▸ Work to do
1. In the court case header, who is named as the respondent?
2. Reproduce the court case header word for word from "United States District" to "THOMAS GRIFFIN, Respondent.".

::: Excerpted text

United States District Court, E.D. New York
Jul 20, 2023
16-CV-04788 (DC) (E.D.N.Y. Jul. 20, 2023)

Opinion

16-CV-04788 (DC)

07-20-2023

REGINALD MONROE, Petitioner, v. THOMAS GRIFFIN, Respondent.

REGINALD MONROE, Petitioner Pro Se MELINDA KATZ, Esq. John M. Castellano, Esq. Ellen C. Abbot, Esq. Assistant District Attorneys Attorney for Respondent


REGINALD MONROE, Petitioner Pro Se

MELINDA KATZ, Esq.

John M. Castellano, Esq.

Ellen C. Abbot, Esq.

::::::
::: Collected material

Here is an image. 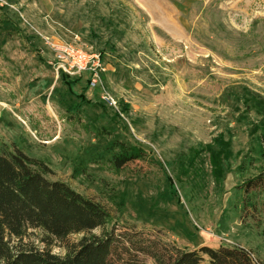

::::::

▸ Answers to the tasks
1. Thomas Griffin

2.
United States District Court, E.D. New York
Jul 20, 2023
16-CV-04788 (DC) (E.D.N.Y. Jul. 20, 2023)

Opinion

16-CV-04788 (DC)

07-20-2023

REGINALD MONROE, Petitioner, v. THOMAS GRIFFIN, Respondent.